Landmark coordinate records:
• • •

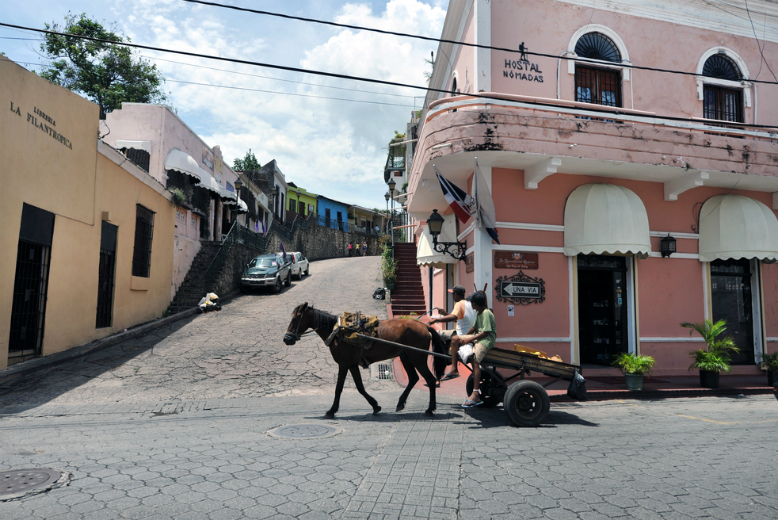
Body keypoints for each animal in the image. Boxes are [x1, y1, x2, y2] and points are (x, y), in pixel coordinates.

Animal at [282, 302, 446, 416]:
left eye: (296, 319)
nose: (286, 339)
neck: (337, 333)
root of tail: (425, 327)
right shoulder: (352, 365)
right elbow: (360, 387)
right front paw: (375, 406)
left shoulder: (344, 364)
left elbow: (338, 388)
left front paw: (332, 410)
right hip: (405, 356)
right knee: (413, 379)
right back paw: (401, 403)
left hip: (417, 358)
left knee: (430, 380)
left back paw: (430, 409)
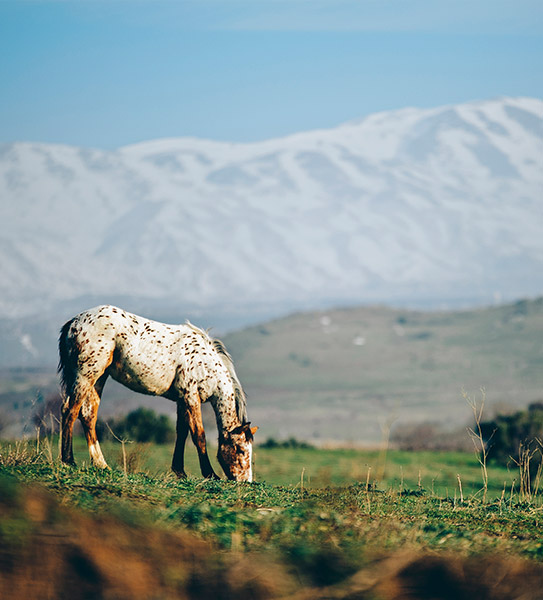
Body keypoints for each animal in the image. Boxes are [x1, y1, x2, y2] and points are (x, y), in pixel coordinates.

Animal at [58, 308, 258, 480]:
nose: (245, 481)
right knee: (70, 411)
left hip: (99, 378)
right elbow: (199, 436)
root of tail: (74, 321)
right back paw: (69, 460)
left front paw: (180, 471)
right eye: (240, 450)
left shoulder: (182, 400)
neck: (207, 364)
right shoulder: (191, 397)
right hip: (85, 375)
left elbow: (182, 433)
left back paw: (101, 464)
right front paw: (210, 474)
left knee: (88, 416)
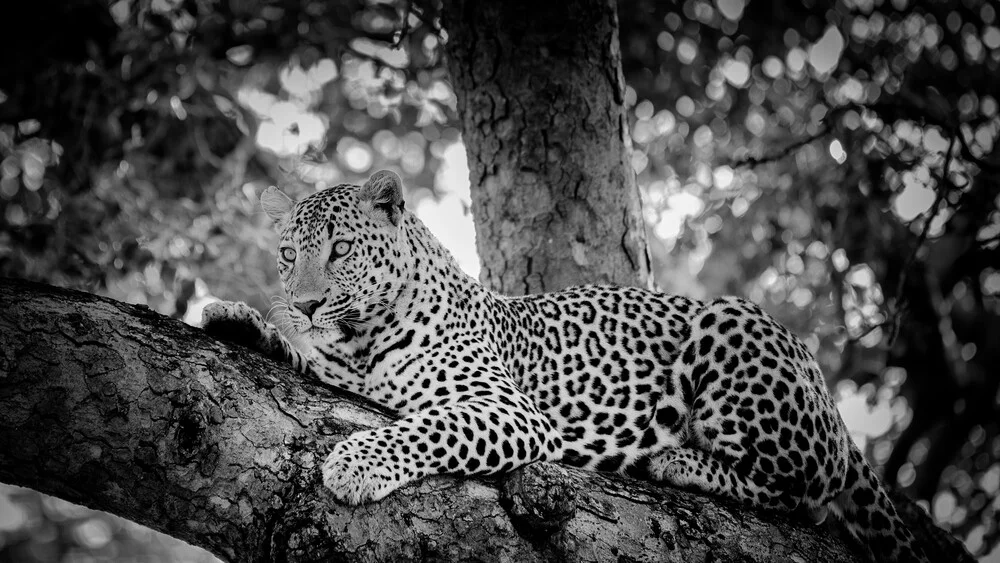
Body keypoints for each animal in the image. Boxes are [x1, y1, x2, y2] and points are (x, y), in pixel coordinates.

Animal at [203, 170, 928, 560]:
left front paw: (356, 463)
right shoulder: (343, 370)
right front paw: (239, 319)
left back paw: (677, 459)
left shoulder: (508, 409)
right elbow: (306, 358)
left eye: (342, 248)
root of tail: (825, 392)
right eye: (289, 254)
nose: (305, 303)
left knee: (811, 492)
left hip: (734, 326)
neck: (362, 337)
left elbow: (427, 427)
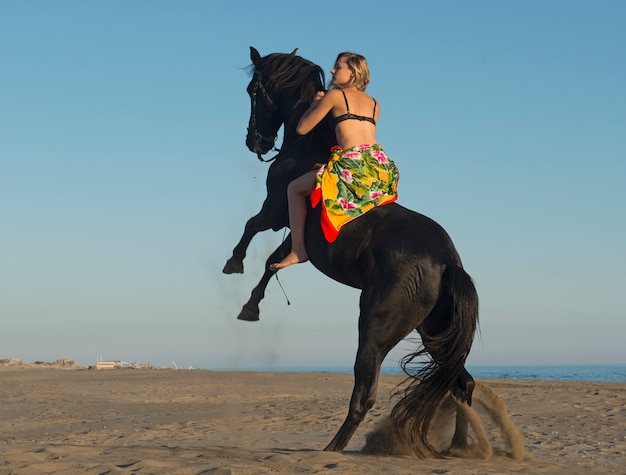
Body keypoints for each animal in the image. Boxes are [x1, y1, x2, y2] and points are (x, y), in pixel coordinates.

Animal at [224, 48, 478, 458]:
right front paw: (251, 306)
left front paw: (233, 264)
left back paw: (333, 448)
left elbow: (251, 229)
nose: (255, 143)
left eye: (253, 91)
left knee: (365, 394)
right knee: (461, 384)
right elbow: (274, 262)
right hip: (435, 332)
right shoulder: (296, 231)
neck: (307, 147)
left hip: (374, 328)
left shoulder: (276, 208)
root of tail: (448, 263)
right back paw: (459, 448)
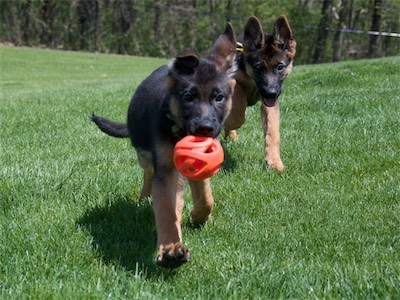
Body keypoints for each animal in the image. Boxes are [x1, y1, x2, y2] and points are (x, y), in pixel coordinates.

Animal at [223, 15, 296, 171]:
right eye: (259, 67)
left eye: (280, 67)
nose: (271, 93)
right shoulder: (230, 80)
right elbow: (239, 97)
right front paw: (233, 121)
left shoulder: (270, 105)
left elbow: (272, 131)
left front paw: (274, 162)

• • •

## [TASK GOAL]
Print, with pictures removed, exactly the lines of the records above from the top through the line containing "neck: (362, 337)".

## [REPLY]
Body keypoints for each animal in the image. Boxes are [x1, y1, x2, y2] and points are (x, y), in pixel coordinates.

Animal at [282, 302, 446, 416]:
left eye: (296, 319)
nose: (286, 339)
neck: (337, 333)
root of tail: (425, 327)
right shoulder: (352, 365)
right elbow: (360, 387)
right front paw: (375, 406)
left shoulder: (344, 364)
left elbow: (338, 388)
left front paw: (332, 410)
right hip: (405, 356)
right knee: (413, 379)
right back paw: (401, 403)
left hip: (417, 358)
left knee: (430, 380)
left back paw: (430, 409)
Body keypoints for each animal in the image. Boxes are [x1, y1, x2, y2] and points are (x, y), in pixel coordinates.

Animal at [58, 308, 258, 480]:
nose: (245, 481)
right knee: (70, 411)
left hip: (99, 378)
right elbow: (199, 436)
root of tail: (74, 321)
right back paw: (69, 460)
left front paw: (180, 471)
right eye: (240, 450)
left shoulder: (182, 400)
neck: (207, 364)
right shoulder: (191, 397)
right hip: (85, 375)
left elbow: (182, 433)
left back paw: (101, 464)
right front paw: (210, 474)
left knee: (88, 416)
Body keypoints for each animal in the image. Boxes are [x1, y1, x2, y2] and points are (x, y), in pixel coordinates.

Animal at [203, 170, 928, 560]:
left front paw: (356, 463)
right shoulder: (343, 370)
right front paw: (239, 319)
left back paw: (677, 459)
left shoulder: (508, 409)
right elbow: (306, 358)
left eye: (342, 248)
root of tail: (825, 392)
right eye: (289, 254)
nose: (305, 303)
left knee: (811, 492)
left hip: (734, 326)
neck: (362, 337)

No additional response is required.